В поисках потраченного времени, или Воспоминания об ИМЛИ | страница 43
Последним сюжетом, который обнажил всю катастрофичность состояния дел с изучением русской литературы ХХ века в ИМЛИ стало издание "Истории всемирной литературы”. 8 томов ее, до Серебряного века включительно, худо-бедно, но вышли в свет. Когда же подоспело в 1988 году обсуждение 9-го тома, с его ХХ веком, настал "Судный день”. Редактором русской части 9-го тома был сам Феликс, а зарубежного — Л. М. Юрьева, осиротевшая после смерти Сучкова. Кузнецов вручил мне семьсот страниц текста, в котором, что называется, конь не валялся, и попросил, чтобы я выступил то ли в дирекции, то ли на ученом совете его рецензентом. Вряд ли он это поручение хорошо обдумал.

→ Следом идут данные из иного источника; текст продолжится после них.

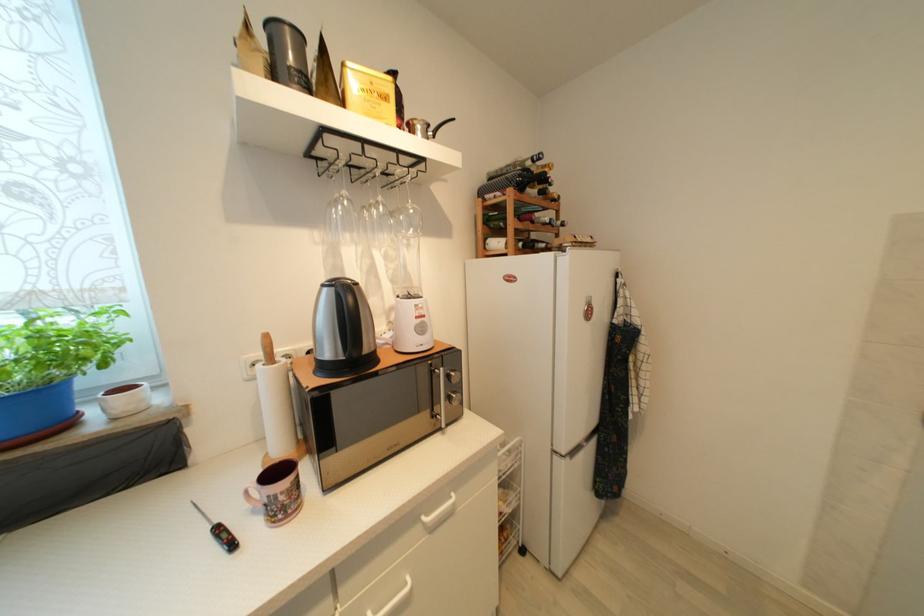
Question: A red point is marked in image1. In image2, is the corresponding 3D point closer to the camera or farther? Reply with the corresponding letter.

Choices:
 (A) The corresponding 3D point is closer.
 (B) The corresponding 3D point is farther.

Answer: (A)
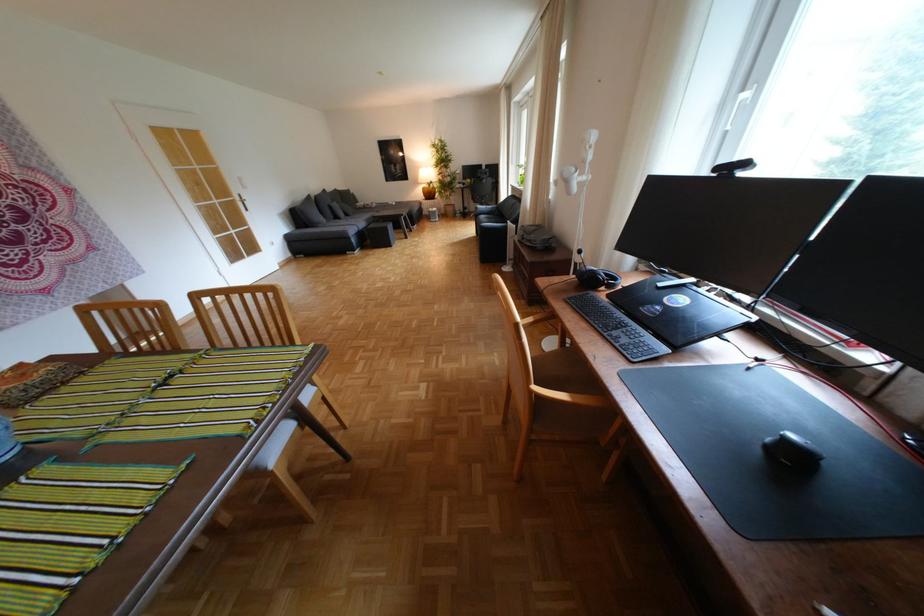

Собрались почему-то преимущественно "зарубежники” (видимо, Кузнецов не хотел предавать состояние русской части тома широкой огласке). От ОЛЯ явился сам Челышев. Мне пришлось публично высказаться в ИМЛИ в последний раз.
Фактически 9-й том прошел мимо сектора русской литературы. Наши сотрудники в нем не участвовали, за исключением авторов статей о Горьком и Маяковском (о Горьком, разумеется, написал Овчаренко, но я уже не раз говорил и писал о нем, а потому не было смысла подробно останавливаться на его 120-страничной статье). В основном русский раздел был выполнен ленинградцами (материалы его в нашем отделе даже не обсуждались). Как это могло случиться при острейшей "безработице”, в которой сектор пребывал два десятилетия, объяснить трудно. Изоляция от "Всемирки” лишала сотрудников ИМЛИ не только элементарной занятости, но и возможности повысить свою квалификацию, ощутить дыхание мировой литературы, ссылки на которую в разделах о Горьком и Маяковском имели чисто формальный, "отписочный” характер.

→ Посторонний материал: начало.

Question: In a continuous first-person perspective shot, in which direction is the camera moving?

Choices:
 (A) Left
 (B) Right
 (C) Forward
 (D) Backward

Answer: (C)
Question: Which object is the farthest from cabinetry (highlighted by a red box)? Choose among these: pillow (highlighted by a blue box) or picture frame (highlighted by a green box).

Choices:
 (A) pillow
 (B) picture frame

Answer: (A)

В русском разделе — и у нас и у ленинградцев — совершенно отсутствовала мировая славистика, привычно представляемая лишь в образе вражеской советологии. Без всех этих материалов русская часть "Всемирки” приобретала сугубо провинциальный вид.
Соотношение обзорных глав с характеристиками отдельных писателей было не прояснено, главы пестрели осколками отдельных "медальонов”, сам выбор имен для них был произволен и немотивирован: вне индивидуальных портретов остались Замятин, Федин, Зощенко, Мандельштам, Пильняк, Цветаева и т. д. Почему в драматургии один Погодин? Почему в разделе о военной прозе есть К. Симонов, но нет В. Гроссмана? Развитие нашей литературы выглядело в материалах русской части сплошным поступательным движением, а ведь надо бы, если уж нам такая картина мерещится, говорить и о другом: о том, что упразднение литературных группировок и создание единого Союза писателей было не внутренней потребностью литературы, а политической акцией власти; что рапповские методы вовсе не исчезли вместе с РАППом; что глобальное партийное вмешательство в литературу и жестокая цензура принесли ей огромный вред; что в 1930-е годы произошел подлинный разгром русской и прежде всего национальных литератур, где репрессиям подчас подвергались целые писательские организации, и что достигнутое пресловутое "единство” сопровождалось унификацией, нивелированием и сталинским обстругиванием всей культуры. Больше того. Поскольку мы не располагаем сегодня сколько-нибудь достоверной, объективной и правдивой историей советского общества, остается только гадать, как строить в этих обстоятельствах объективную и правдивую историю советской литературы со всем ее социально-историческим контекстом, неясными принципами периодизации, сложнейшими общественными связями.